Posted on • Originally published at mahmutcanga.com on

Simple, very dumb system that constantly works

A great article from Amazon’s Builder Library.

These patterns have three key features. One, they don’t scale up or slow down with load or stress. Two, they don’t have modes, which means they do the same operations in all conditions. Three, if they have any variation, it’s to do less work in times of stress so they can perform better when you need them most. There’s that anti-fragility again.

Even when there are only a few health checks active, the health checkers send a set of results to the aggregators that is sized to the maximum. For example, if only 10 health checks are configured on a particular health checker, it’s still constantly sending out a set of (for example) 10,000 results, if that’s how many health checks it could ultimately support. The other 9,990 entries are dummies. However, this ensures that the network load, as well as the work the aggregators are doing, won’t increase as customers configure more health checks. That’s a significant source of variance … gone.

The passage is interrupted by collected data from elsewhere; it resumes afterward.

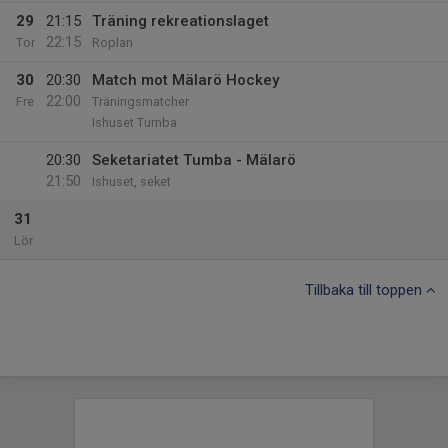
29
21:15
Träning rekreationslaget
22:15
Tor
Roplan
30
20:30
Match mot Mälarö Hockey
22:00
Fre
Träningsmatcher
Ishuset Tumba
20:30
Seketariatet Tumba - Mälarö
21:50
Ishuset, seket
31
Lör
Tillbaka till toppen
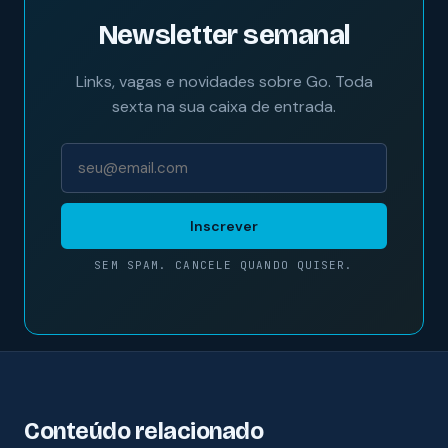
Newsletter semanal
Links, vagas e novidades sobre Go. Toda
sexta na sua caixa de entrada.
Inscrever
SEM SPAM. CANCELE QUANDO QUISER.
Conteúdo relacionado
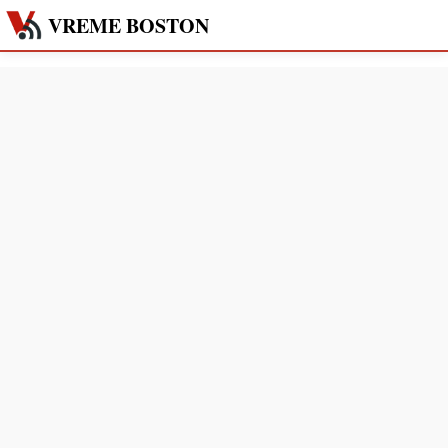
VREME BOSTON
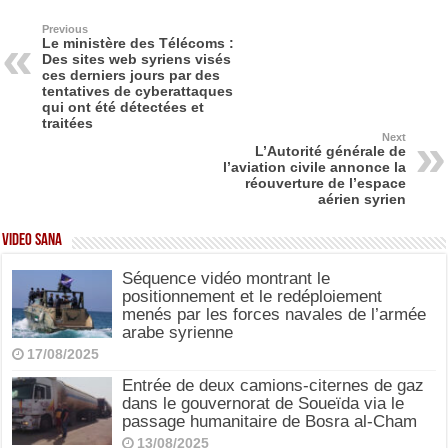
e
o
e
b
d
Previous
Le ministère des Télécoms :
Des sites web syriens visés
o
o
ces derniers jours par des
tentatives de cyberattaques
o
n
qui ont été détectées et
traitées
k
Next
L’Autorité générale de
l’aviation civile annonce la
réouverture de l’espace
aérien syrien
Video SANA
Séquence vidéo montrant le
positionnement et le redéploiement
menés par les forces navales de l’armée
arabe syrienne
17/08/2025
Entrée de deux camions-citernes de gaz
dans le gouvernorat de Soueïda via le
passage humanitaire de Bosra al-Cham
13/08/2025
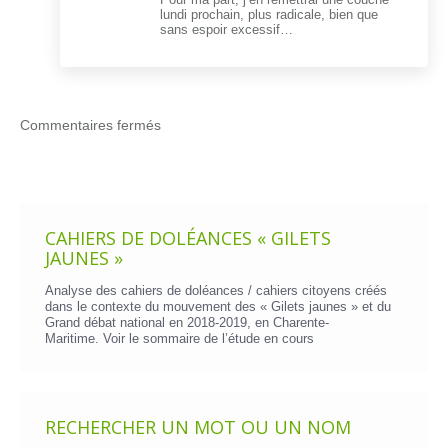
lundi prochain, plus radicale, bien que
sans espoir excessif…
Commentaires fermés
CAHIERS DE DOLÉANCES « GILETS
JAUNES »
Analyse des cahiers de doléances / cahiers citoyens créés
dans le contexte du mouvement des « Gilets jaunes » et du
Grand débat national en 2018-2019, en Charente-
Maritime. Voir le
sommaire de l’étude en cours
RECHERCHER UN MOT OU UN NOM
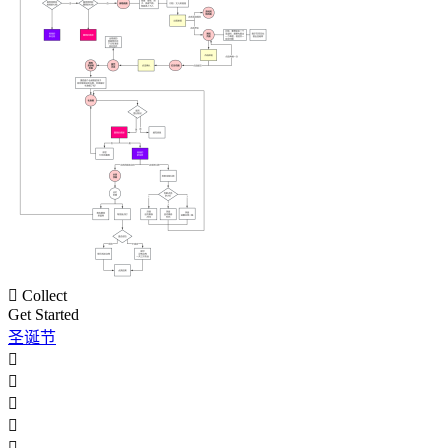

Collect
Get Started
圣诞节






Something important to remember is that O(1) doesn’t mean that a process or algorithm only uses one operation. It means that it uses a constant number of operations regardless of the size of the input. The notation should really be O(C).

A unicycle has fewer moving parts than a bicycle, but it’s much harder to ride. That’s not simpler. A good design has to handle many stresses and faults, and over enough time “survival of the fittest” tends to eliminate designs that have too many or too few moving parts or are not practical.